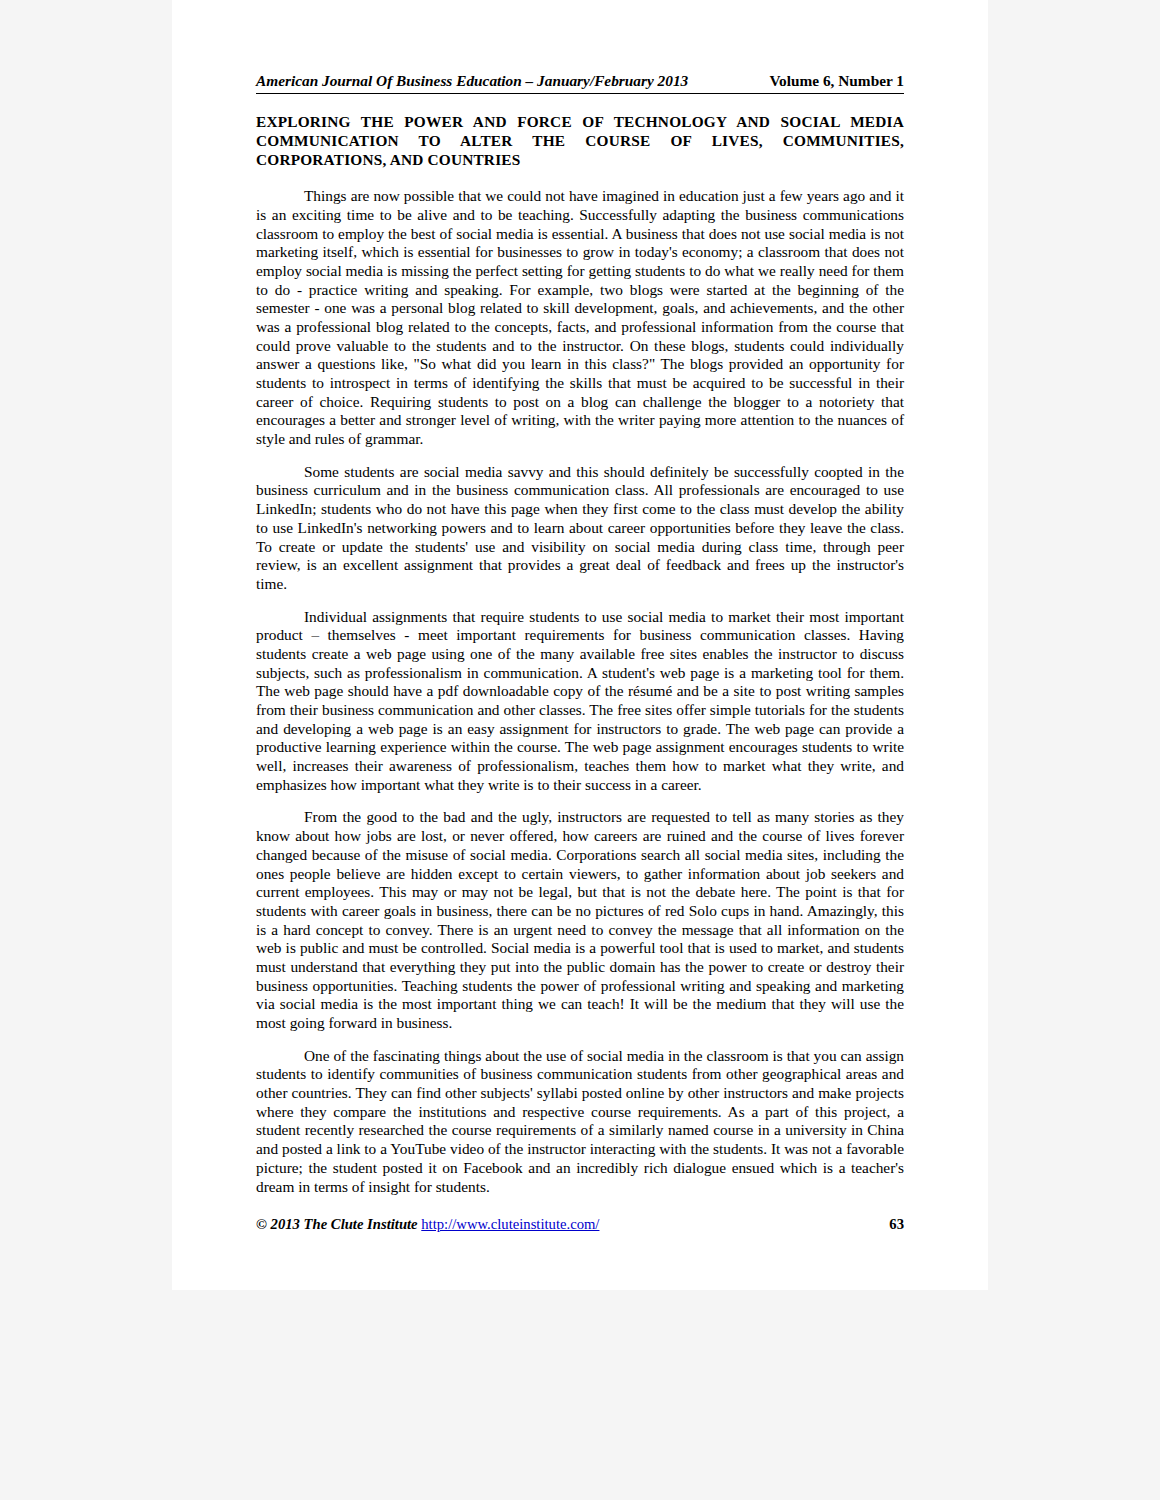American Journal Of Business Education – January/February 2013 Volume 6, Number 1
Exploring the Power and Force of Technology and Social Media Communication to Alter the Course of Lives, Communities, Corporations, and Countries
Things are now possible that we could not have imagined in education just a few years ago and it is an exciting time to be alive and to be teaching. Successfully adapting the business communications classroom to employ the best of social media is essential. A business that does not use social media is not marketing itself, which is essential for businesses to grow in today's economy; a classroom that does not employ social media is missing the perfect setting for getting students to do what we really need for them to do - practice writing and speaking. For example, two blogs were started at the beginning of the semester - one was a personal blog related to skill development, goals, and achievements, and the other was a professional blog related to the concepts, facts, and professional information from the course that could prove valuable to the students and to the instructor. On these blogs, students could individually answer a questions like, "So what did you learn in this class?" The blogs provided an opportunity for students to introspect in terms of identifying the skills that must be acquired to be successful in their career of choice. Requiring students to post on a blog can challenge the blogger to a notoriety that encourages a better and stronger level of writing, with the writer paying more attention to the nuances of style and rules of grammar.
Some students are social media savvy and this should definitely be successfully coopted in the business curriculum and in the business communication class. All professionals are encouraged to use LinkedIn; students who do not have this page when they first come to the class must develop the ability to use LinkedIn's networking powers and to learn about career opportunities before they leave the class. To create or update the students' use and visibility on social media during class time, through peer review, is an excellent assignment that provides a great deal of feedback and frees up the instructor's time.
Individual assignments that require students to use social media to market their most important product – themselves - meet important requirements for business communication classes. Having students create a web page using one of the many available free sites enables the instructor to discuss subjects, such as professionalism in communication. A student's web page is a marketing tool for them. The web page should have a pdf downloadable copy of the résumé and be a site to post writing samples from their business communication and other classes. The free sites offer simple tutorials for the students and developing a web page is an easy assignment for instructors to grade. The web page can provide a productive learning experience within the course. The web page assignment encourages students to write well, increases their awareness of professionalism, teaches them how to market what they write, and emphasizes how important what they write is to their success in a career.
From the good to the bad and the ugly, instructors are requested to tell as many stories as they know about how jobs are lost, or never offered, how careers are ruined and the course of lives forever changed because of the misuse of social media. Corporations search all social media sites, including the ones people believe are hidden except to certain viewers, to gather information about job seekers and current employees. This may or may not be legal, but that is not the debate here. The point is that for students with career goals in business, there can be no pictures of red Solo cups in hand. Amazingly, this is a hard concept to convey. There is an urgent need to convey the message that all information on the web is public and must be controlled. Social media is a powerful tool that is used to market, and students must understand that everything they put into the public domain has the power to create or destroy their business opportunities. Teaching students the power of professional writing and speaking and marketing via social media is the most important thing we can teach! It will be the medium that they will use the most going forward in business.
One of the fascinating things about the use of social media in the classroom is that you can assign students to identify communities of business communication students from other geographical areas and other countries. They can find other subjects' syllabi posted online by other instructors and make projects where they compare the institutions and respective course requirements. As a part of this project, a student recently researched the course requirements of a similarly named course in a university in China and posted a link to a YouTube video of the instructor interacting with the students. It was not a favorable picture; the student posted it on Facebook and an incredibly rich dialogue ensued which is a teacher's dream in terms of insight for students.
© 2013 The Clute Institute http://www.cluteinstitute.com/ 63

----------------

Task description: The answer should consist only of the lines from the one with "One of the fascinating" to the final line of the records above, retyped word for word.

Solution:
One of the fascinating things about the use of social media in the classroom is that you can assign students to identify communities of business communication students from other geographical areas and other countries. They can find other subjects' syllabi posted online by other instructors and make projects where they compare the institutions and respective course requirements. As a part of this project, a student recently researched the course requirements of a similarly named course in a university in China and posted a link to a YouTube video of the instructor interacting with the students. It was not a favorable picture; the student posted it on Facebook and an incredibly rich dialogue ensued which is a teacher's dream in terms of insight for students.
© 2013 The Clute Institute http://www.cluteinstitute.com/ 63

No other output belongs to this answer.